> [TEXTO PROPORCIONADO]:
%%
Mary Mallon, nacida en Irlanda, emigró a los Estados Unidos con 15 años y, al igual que la mayoría de inmigrantes irlandesas de la época, trabajó como empleada de hogar. Sin embargo, demostró manejarse bien entre los fogones y, por decirlo de alguna manera, ascendió a cocinera, el puesto mejor remunerado en el gremio de los sirvientes de una casa. Durante varios años estuvo trabajando en diferentes casas sin problema alguno, ninguna queja más allá de que algún plato se quedase soso o que hubiese hecho demasiado la carne, hasta que llegó aquel fatídico día de 1907.

Un tal George Soper, investigador sanitario, se presentó en la que casa que trabajaba Mary por un brote de fiebre tifoidea que sufrieron varios miembros de una familia con la que ella había trabajado anteriormente. La señora de la casa los dejó solos en la cocina, y cuando el investigador le pidió una muestra de sangre y heces para analizarla, nuestra cocinera, indignada y furiosa, arremetió contra él tenedor en mano. Solo el hecho de ser investigada ponía en duda su trabajo y la limpieza en la cocina y, además, hacia tambalearse su medio de vida. Lógicamente, George salió pitando y se dirigió a una comisaría para explicar la situación y obtener una orden para que le diese las muestras. Cuando llegó la policía, la detuvo, y a la buena de Mary no le quedó más remedio que acceder. Y sí, dio positivo por bacterias tifoideas. El Departamento de Salud de Nueva York ordenó aislarla y dejarla en cuarenta. Desde aquel momento, a Mary le cambiaron el apellido de Mallon por el de “Tifoidea”. No entendía nada, ella nunca había padecido la fiebre tifoidea, estaba sana ¿por qué la encerraban? Tras dos años de encierro, juicios, apelaciones, recursos y demás cuestiones judiciales, fue puesta en libertad con la condición de no acercarse nunca más a una cocina, ya que en la falta de higiene a la hora de manipular los alimentos estaba la transmisión de la bacteria, bajo la amenaza de un nuevo encierro mucho más largo. Cinco años después, bajo un nombre falso y tras un nuevo brote de fiebre tifoidea en un hospital, entre los pucheros de la cocina del centro médico encontraron a Mary. Al haber roto su promesa, la detuvieron y la mandaron de vuelta a la cuarentena en 1915. Cuando se estudiaron los casos de fiebre tifoidea relacionados con ella se llegó a la conclusión de que contagió a 51 personas, de las que 3 murieron. Es fácil que estas cifras no sean un reflejo de la realidad, porque durante estos cinco años utilizó varios nombres falsos y los contagios o muertes correspondientes a este período no aparecerían contabilizados. Sea como fuere, Mary pasó encerrada el resto de sus días, ni más ni menos que 23 años.
%%
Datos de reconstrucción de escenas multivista
%%
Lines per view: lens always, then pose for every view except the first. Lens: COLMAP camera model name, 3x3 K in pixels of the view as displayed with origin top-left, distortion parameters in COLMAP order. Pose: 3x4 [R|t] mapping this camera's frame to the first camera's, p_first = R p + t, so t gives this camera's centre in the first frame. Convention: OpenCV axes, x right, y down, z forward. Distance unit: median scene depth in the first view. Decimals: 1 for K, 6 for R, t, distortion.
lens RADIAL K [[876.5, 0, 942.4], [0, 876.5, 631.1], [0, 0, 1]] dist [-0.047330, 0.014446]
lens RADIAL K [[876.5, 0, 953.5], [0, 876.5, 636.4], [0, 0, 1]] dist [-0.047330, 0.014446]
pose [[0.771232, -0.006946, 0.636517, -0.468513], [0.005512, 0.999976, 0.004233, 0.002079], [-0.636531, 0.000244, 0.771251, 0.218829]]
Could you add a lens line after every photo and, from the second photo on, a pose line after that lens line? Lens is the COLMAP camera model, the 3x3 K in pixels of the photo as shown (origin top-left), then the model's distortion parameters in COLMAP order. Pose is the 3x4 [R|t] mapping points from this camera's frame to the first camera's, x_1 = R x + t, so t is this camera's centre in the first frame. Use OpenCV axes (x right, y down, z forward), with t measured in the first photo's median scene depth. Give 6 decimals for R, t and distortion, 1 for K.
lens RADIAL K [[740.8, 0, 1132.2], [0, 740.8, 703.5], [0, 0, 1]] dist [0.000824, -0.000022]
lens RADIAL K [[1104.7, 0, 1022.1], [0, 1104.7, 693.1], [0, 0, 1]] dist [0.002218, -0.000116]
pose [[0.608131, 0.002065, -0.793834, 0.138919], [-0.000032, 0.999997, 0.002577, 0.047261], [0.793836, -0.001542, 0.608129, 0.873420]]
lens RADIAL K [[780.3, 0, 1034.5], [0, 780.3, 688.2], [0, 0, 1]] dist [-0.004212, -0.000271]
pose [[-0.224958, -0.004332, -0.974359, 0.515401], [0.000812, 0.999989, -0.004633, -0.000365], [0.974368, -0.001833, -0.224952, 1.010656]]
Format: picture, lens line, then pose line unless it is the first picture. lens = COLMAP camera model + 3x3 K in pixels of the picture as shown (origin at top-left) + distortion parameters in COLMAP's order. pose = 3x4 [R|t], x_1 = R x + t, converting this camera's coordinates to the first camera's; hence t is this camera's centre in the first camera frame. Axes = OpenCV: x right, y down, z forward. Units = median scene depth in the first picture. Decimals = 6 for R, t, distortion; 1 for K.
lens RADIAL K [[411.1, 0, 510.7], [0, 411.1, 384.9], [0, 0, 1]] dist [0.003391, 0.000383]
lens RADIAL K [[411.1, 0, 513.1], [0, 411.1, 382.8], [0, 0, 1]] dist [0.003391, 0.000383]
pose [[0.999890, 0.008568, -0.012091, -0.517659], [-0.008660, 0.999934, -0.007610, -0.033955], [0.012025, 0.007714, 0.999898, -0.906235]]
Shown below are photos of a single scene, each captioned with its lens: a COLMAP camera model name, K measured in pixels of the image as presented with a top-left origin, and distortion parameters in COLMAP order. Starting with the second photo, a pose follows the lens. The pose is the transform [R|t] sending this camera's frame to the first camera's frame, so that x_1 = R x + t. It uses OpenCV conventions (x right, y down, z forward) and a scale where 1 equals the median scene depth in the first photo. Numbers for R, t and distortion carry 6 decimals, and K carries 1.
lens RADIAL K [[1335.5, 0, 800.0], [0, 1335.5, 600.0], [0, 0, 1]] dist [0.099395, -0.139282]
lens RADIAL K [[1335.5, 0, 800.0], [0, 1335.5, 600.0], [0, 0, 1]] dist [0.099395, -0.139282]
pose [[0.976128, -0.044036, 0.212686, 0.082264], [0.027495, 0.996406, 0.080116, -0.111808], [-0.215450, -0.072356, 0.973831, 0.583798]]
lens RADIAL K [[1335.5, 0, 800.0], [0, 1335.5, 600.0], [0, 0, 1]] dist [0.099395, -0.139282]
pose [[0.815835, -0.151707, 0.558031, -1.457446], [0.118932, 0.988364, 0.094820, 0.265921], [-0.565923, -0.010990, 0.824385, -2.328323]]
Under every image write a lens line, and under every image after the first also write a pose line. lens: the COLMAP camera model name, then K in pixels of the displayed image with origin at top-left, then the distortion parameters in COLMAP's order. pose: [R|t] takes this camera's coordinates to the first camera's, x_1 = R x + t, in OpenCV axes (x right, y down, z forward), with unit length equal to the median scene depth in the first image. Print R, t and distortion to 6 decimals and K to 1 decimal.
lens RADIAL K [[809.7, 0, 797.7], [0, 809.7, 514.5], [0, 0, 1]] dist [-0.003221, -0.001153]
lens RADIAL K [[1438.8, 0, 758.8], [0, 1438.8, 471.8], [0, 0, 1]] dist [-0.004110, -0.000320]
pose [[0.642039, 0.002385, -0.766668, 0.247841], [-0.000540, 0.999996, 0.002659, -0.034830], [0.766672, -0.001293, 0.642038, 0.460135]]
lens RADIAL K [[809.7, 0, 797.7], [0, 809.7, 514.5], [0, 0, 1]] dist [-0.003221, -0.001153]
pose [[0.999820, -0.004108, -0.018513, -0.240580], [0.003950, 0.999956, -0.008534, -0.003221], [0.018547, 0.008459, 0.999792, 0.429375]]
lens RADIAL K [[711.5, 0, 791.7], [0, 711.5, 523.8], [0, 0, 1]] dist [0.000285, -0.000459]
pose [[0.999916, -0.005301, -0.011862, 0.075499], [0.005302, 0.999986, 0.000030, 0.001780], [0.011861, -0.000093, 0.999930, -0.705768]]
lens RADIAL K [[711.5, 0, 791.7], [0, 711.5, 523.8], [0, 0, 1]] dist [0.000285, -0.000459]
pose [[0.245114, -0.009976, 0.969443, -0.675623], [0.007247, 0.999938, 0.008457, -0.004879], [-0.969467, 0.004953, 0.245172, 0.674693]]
%%
> [TAREA 1]: Según el texto sobre Mary Mallon, ¿a cuántas personas contagió y cuántas de ellas murieron?
> [TAREA 2]: Resume en dos oraciones el texto sobre Mary Mallon.
> [TAREA 3]: Reanuda el texto sobre Mary Mallon a partir de su última oración.
Las líneas no se utilizan en absoluto.

> [RESPUESTA ESCRITA 1]: Contagió a 51 personas, de las que murieron 3.

> [RESPUESTA ESCRITA 2]: Mary Mallon, cocinera nacida en Irlanda que emigró a los Estados Unidos, fue investigada en 1907 por George Soper a raíz de un brote de fiebre tifoidea, dio positivo por bacterias tifoideas y el Departamento de Salud de Nueva York ordenó aislarla. Tras dos años de encierro quedó libre con la condición de no volver a una cocina, pero cinco años después la encontraron bajo un nombre falso en la cocina de un hospital, la devolvieron a la cuarentena en 1915 y pasó allí encerrada el resto de sus días, 23 años.

> [RESPUESTA ESCRITA 3]:
Hoy sabemos que ser portador de una enfermedad y no desarrollarla no es tan inusual. De hecho, hasta el 6 % de las personas que han tenido fiebre tifoidea pueden propagarla tiempo después de haberse recuperado, e incluso sin haber padecido ningún síntoma. El problema es que Mary resulto ser la primera persona identificada como portadora asintomática del patógeno, y por ello tuvo que pagar un precio muy alto. Bueno, también ella le echó leña al fuego al no respetar la prohibición. A pesar de que hubo otros portadores asintomáticos conocidos poco tiempo después, como el de Tony Labella, que contagió a 122 personas y 5 murieron, ya nadie le quitó el sambenito de “Tifoidea” a la pobre Mary, Por cierto, el confinamiento de Tony solo duró dos semanas. ¿Tendría algo que ver que Mary era mujer, inmigrante irlandesa y de clase humilde? Vamos, era más fácil «vender» como supercontagiadora a Mary que a Tony, un neoyorquino de pura cepa.

Mary Mallon, una mujer cuyo legado a la historia ha sido el de su apelativo, “Tifoidea”.